WORK TASK A:
Edit the collected data from the start through the line holding "Source code", inclusive, replacing "tpl" with "template" and leaving everything else unchanged. Give back only those lines, without the pictures.
══════════
President Obama’s 2011 budget would cut contract spending by nearly 5%, according to an analysis by the research firm FedSources.

Insourcing and declining spending under the Recovery Act are shrinking the dollars available to contractors, according to FedSources vice president Ray Bjorklund. “What we find is not a pretty message,” he said in an interview.

Since many new companies have entered the federal market trying to replace revenue lost in the recession, and few contractors are ready to walk away from the market, Bjorklund warned, “Competition is going to heat up. That’s going to make life a bit tougher.”

The president’s $3.8 billion budget proposal, released in February, calls for a three-year freeze on non-security discretionary spending. Obama has also set a goal of reducing contract spending by 7% during the next two years.

But FedSources found the budget’s line items add up to a 4.8% reduction in dollars available to contractors during 2011, amounting to a $36 billion cut. Congress makes the final decisions on federal appropriations and many members are already lining up to rescue their favorite programs from the president’s budget ax.

The Defense and Homeland Security departments are among those outlining the most aggressive insourcing efforts. DOD asks for authority to hire 19,000 additional civilian personnel, most of them to replace contractors. But given the cumbersome federal hiring process, Bjorklund says the department will have trouble bringing that many people aboard in a single year.
══════════
WORK TASK B:
Carry on the article about contract spending in the 2011 budget from its final sentence.

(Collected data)
══════════
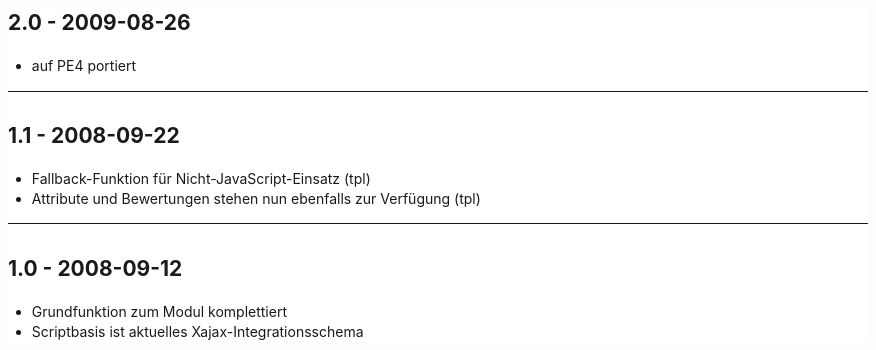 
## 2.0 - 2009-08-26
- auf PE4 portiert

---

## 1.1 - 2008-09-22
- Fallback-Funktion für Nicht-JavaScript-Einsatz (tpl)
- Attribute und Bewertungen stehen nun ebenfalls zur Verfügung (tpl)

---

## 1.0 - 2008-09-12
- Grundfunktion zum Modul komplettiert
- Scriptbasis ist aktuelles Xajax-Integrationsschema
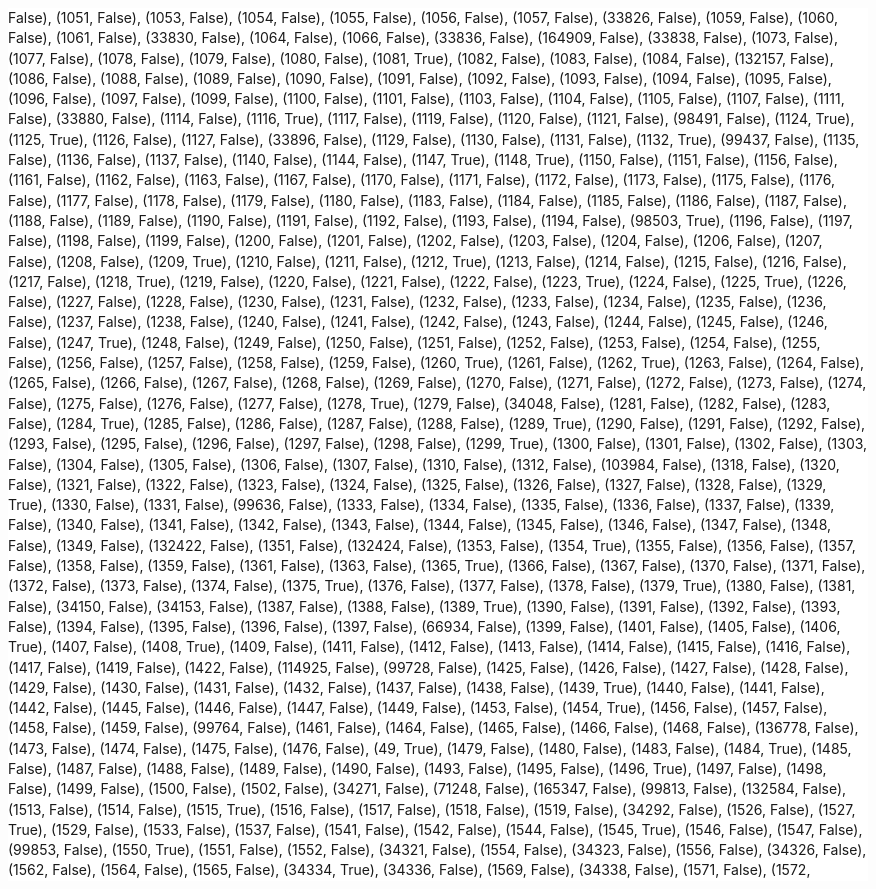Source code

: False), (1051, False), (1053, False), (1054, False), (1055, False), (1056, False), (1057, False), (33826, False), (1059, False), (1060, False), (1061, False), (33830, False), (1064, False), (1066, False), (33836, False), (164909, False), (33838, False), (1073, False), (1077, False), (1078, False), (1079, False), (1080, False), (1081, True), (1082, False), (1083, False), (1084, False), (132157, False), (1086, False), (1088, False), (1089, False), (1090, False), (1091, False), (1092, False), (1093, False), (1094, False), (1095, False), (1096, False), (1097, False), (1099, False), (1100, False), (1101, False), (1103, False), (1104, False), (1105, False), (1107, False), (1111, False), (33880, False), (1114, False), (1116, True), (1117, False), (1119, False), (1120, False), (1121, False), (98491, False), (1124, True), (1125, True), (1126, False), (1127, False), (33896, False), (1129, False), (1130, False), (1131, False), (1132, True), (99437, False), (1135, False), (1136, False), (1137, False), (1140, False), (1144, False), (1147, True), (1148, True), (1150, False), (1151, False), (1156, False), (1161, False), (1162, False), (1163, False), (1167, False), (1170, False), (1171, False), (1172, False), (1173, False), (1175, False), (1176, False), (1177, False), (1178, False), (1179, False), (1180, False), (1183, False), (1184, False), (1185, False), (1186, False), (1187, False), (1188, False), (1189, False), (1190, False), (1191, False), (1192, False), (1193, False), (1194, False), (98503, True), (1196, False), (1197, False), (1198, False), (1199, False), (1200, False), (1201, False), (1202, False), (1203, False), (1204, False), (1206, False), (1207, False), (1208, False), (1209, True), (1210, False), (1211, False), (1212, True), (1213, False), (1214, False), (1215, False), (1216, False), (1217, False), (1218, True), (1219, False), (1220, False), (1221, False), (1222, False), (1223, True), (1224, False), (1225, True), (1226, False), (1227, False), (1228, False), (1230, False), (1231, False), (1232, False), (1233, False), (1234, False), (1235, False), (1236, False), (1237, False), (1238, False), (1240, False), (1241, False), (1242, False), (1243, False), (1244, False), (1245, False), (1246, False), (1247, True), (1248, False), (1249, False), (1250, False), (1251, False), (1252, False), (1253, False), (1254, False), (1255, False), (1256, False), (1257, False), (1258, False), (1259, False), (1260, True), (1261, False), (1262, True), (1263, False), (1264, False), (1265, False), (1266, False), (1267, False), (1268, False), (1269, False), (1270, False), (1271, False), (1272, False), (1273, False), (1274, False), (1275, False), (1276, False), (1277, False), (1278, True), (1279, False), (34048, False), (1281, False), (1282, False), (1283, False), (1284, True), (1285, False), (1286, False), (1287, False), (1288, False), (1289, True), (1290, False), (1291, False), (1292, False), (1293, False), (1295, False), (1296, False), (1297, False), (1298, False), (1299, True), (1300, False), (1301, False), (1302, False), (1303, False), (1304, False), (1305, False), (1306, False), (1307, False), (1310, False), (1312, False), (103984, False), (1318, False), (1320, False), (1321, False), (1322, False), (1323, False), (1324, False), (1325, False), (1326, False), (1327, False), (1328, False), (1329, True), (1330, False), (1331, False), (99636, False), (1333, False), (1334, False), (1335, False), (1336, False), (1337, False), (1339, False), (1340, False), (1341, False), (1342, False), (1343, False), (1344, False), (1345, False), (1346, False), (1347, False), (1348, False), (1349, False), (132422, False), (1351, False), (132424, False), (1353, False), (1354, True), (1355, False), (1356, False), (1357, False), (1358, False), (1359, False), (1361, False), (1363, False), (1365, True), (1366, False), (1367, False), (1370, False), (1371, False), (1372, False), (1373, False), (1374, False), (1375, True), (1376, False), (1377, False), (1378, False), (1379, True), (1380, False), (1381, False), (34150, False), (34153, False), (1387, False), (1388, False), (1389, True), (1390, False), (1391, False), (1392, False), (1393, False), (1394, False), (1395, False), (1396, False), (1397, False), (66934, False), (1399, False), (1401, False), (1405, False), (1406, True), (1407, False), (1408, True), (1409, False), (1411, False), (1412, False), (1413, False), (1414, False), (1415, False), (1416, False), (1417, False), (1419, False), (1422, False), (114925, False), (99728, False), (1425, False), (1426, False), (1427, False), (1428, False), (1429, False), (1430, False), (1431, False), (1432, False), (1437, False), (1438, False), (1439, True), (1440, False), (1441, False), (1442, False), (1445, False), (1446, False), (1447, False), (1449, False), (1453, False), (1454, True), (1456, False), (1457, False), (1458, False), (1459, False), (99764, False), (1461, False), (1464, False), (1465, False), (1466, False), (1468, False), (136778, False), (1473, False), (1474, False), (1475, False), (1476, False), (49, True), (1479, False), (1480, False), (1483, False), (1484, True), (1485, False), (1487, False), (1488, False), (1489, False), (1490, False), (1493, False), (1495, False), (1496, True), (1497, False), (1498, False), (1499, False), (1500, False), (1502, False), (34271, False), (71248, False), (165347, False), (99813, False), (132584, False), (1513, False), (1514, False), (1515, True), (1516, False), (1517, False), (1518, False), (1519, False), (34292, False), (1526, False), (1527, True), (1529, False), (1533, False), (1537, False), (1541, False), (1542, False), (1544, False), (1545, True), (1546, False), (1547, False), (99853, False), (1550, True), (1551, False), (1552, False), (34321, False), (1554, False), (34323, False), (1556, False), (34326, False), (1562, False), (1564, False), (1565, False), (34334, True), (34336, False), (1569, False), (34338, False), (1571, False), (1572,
══════════
YOUR RESPONSE A:
## 2.0 - 2009-08-26
- auf PE4 portiert

---

## 1.1 - 2008-09-22
- Fallback-Funktion für Nicht-JavaScript-Einsatz (template)
- Attribute und Bewertungen stehen nun ebenfalls zur Verfügung (template)

---

## 1.0 - 2008-09-12
- Grundfunktion zum Modul komplettiert
- Scriptbasis ist aktuelles Xajax-Integrationsschema
Source code

YOUR RESPONSE B:
Homeland Security is moving to beef up its staff following congressional complaints that the agency had ceded too many critical functions to contractors. “The most meaningful cuts for contractors are at the headquarters level,” Bjorklund said. But DHS is also adding Border Patrol officers, Customs agents and Transportation Security Administration personnel to replace contractors.

Direct contract spending under the Recovery Act will begin to run its course in fiscal 2011. “It was a flash in the pan, although it was a big flash,” Bjorklund said.

The decreases will be sharpest in construction and renovation spending. According to the budget proposal, the Agriculture Department plans to turn back a big chunk of Recovery Act money that was to be used to modernize its laboratories and other facilities, because the department says it cannot use the money.